Menurut data Komisi Pemberantasan Korupsi (KPK), sejak 2014 hingga 2024, lebih dari 100 kepala daerah di Indonesia, baik Gubernur, Bupati, dan Wali Kota, telah dijerat kasus korupsi. Ini menunjukkan bahwa meskipun ada upaya untuk memberantas korupsi, masalah tersebut masih merajalela di tingkat pemerintahan.
Salah satu fenomena yang sering terjadi dalam pemberitaan korupsi adalah hilangnya isu-isu tersebut begitu saja setelah menjadi sorotan media massa. Sebagai contoh, beberapa kasus besar yang dulu menghebohkan publik tiba-tiba menghilang tanpa ada kelanjutan pemberitaan yang berarti. Hal ini bisa disebabkan oleh berbagai faktor, antara lain:
- Intervensi Politik Dan Kekuasaan
- Keberpihakan Media
- Lambatnya Proses Hukum
Sebagai contoh, kasus suap E-KTP yang melibatkan sejumlah anggota DPR sempat menjadi sorotan besar pada tahun 2017. Namun, setelah beberapa waktu, pemberitaan tentang kasus ini berkurang drastis, meskipun proses hukum masih berlangsung hingga kini.
Setiap Pemilihan Kepala Daerah (Pilkada) selalu diwarnai dengan janji-janji besar dari calon kepala daerah (paslon) untuk memenangkan hati pemilih. Janji-janji ini sering kali berkisar pada peningkatan kesejahteraan, pembangunan infrastruktur, pendidikan, dan kesehatan. Namun, setelah paslon terpilih, apakah janji-janji tersebut terealisasi?

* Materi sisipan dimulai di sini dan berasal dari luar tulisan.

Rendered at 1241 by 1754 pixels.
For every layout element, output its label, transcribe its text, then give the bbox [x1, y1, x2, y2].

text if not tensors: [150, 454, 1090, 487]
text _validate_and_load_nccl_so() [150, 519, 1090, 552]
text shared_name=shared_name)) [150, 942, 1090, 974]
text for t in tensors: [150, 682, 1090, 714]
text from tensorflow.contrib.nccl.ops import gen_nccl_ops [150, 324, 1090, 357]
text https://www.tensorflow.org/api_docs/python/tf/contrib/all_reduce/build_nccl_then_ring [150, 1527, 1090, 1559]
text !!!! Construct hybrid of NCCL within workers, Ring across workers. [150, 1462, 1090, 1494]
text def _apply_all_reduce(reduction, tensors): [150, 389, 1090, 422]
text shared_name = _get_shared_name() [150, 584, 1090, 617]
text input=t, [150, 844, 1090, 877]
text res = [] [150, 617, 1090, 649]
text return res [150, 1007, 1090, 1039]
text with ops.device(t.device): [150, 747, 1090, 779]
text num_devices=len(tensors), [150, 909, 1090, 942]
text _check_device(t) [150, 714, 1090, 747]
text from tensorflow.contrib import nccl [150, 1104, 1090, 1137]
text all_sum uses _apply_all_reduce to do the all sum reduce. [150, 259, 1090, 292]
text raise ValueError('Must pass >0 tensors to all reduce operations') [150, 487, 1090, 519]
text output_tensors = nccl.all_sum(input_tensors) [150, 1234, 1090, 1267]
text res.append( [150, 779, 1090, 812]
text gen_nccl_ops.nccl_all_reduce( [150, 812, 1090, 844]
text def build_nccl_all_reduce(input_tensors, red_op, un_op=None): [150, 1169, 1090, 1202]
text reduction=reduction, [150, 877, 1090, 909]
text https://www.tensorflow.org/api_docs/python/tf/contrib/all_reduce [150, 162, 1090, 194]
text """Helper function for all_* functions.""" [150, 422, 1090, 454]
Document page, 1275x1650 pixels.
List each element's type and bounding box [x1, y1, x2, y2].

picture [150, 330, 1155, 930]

Berdasarkan survei dan analisis beberapa lembaga pengawas, sering kali kita melihat adanya ketidakcocokan antara janji-janji yang disampaikan selama kampanye dan hasil yang dicapai setelah paslon terpilih. Dalam beberapa kasus, kepala daerah melupakan atau bahkan tidak mampu merealisasikan janji-janji mereka karena berbagai alasan, seperti keterbatasan anggaran, kekurangan sumber daya, atau bahkan kendala politik.
Contoh yang sering dikemukakan adalah janji tentang pengentasan kemiskinan dan perbaikan infrastruktur yang tidak terlaksana sesuai harapan. Sebagian besar kepala daerah cenderung terfokus pada pencapaian jangka pendek atau kepentingan politik mereka setelah terpilih, mengabaikan janji yang disampaikan selama kampanye.
Namun, ada juga beberapa kepala daerah yang berhasil merealisasikan sebagian besar janji mereka, dengan fokus pada program-program pro-rakyat yang langsung berdampak pada kehidupan masyarakat. Misalnya, di beberapa daerah, program bantuan sosial dan pemberdayaan ekonomi lokal telah berhasil meningkatkan kesejahteraan warganya.